Jun. 22nd, 2008

flexagon: (putt putt putt)
So I heard last Thursday that Paul Graham had written a new essay about how ambition manifests itself in different cities. I like thinking about cities, and sure enough, I like a couple of quotes from the article.

The people you find in Cambridge are not there by accident. You have to make sacrifices to live there. It's expensive and somewhat grubby, and the weather's often bad. So the kind of people you find in Cambridge are the kind of people who want to live where the smartest people are, even if that means living in an expensive, grubby place with bad weather.

It's not so much that you do whatever a city expects of you, but that you get discouraged when no one around you cares about the same things you do.

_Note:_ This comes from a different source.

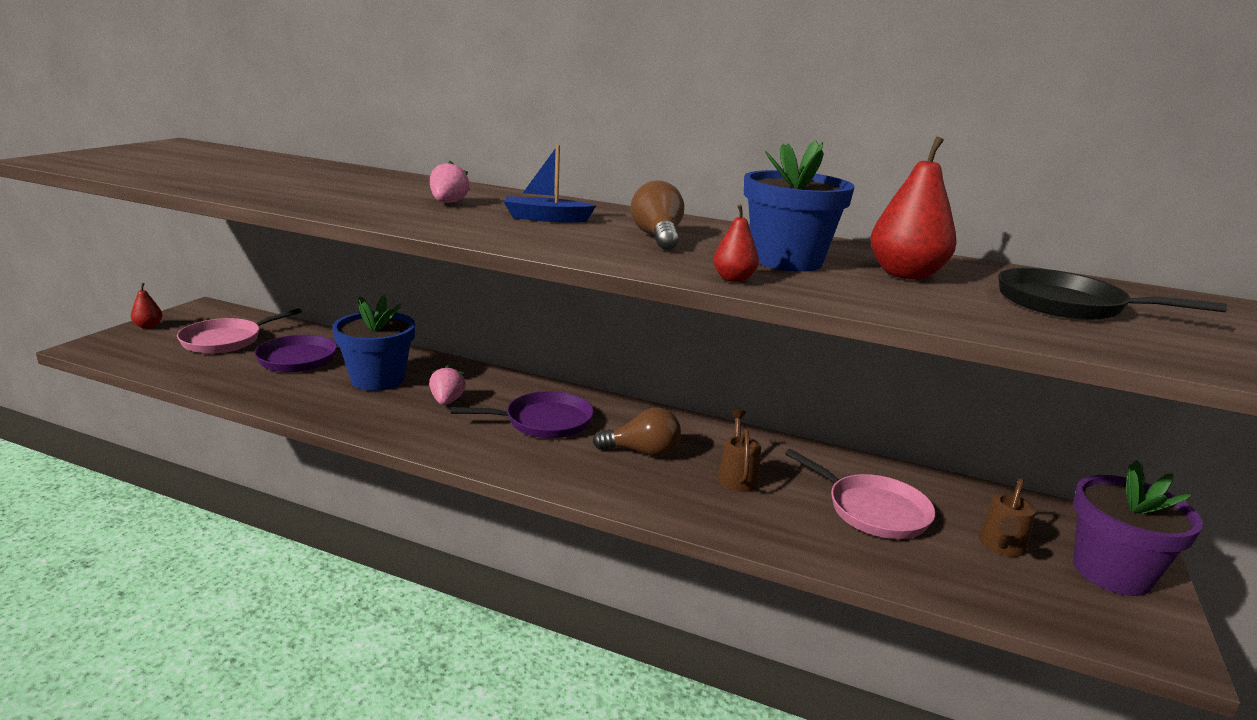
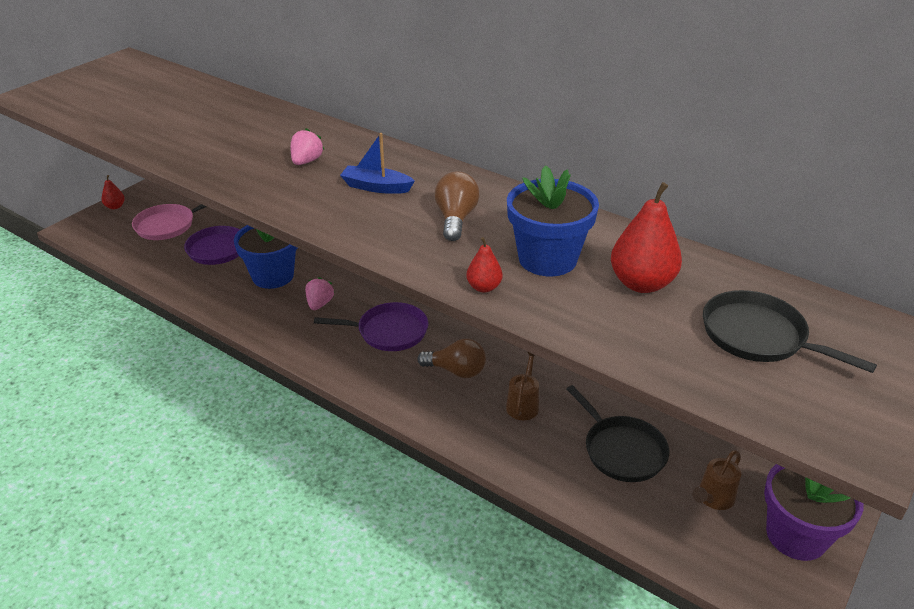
camera: 15 degrees right, 15 degrees up
pink pan [785,449,936,539] -> black pan [567,385,669,482]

But well before reading it I'd already had some good conversations with friends about ambition, and different things ambition can be about. It's a topic it seems I was primed to think about. It was especially good to talk this over with V, a friend from college who was in town last night; I love how old friends make you take a step back (and keep you up talking until 2 in the morning). We talked about how it's funny to still feel ambitious after you realize you don't necessarily want to climb the ol' corporate ladder, or perhaps don't want to be the richest person on earth, but you still feel ambitious and after a long time you start trying to put words to what you're striving for.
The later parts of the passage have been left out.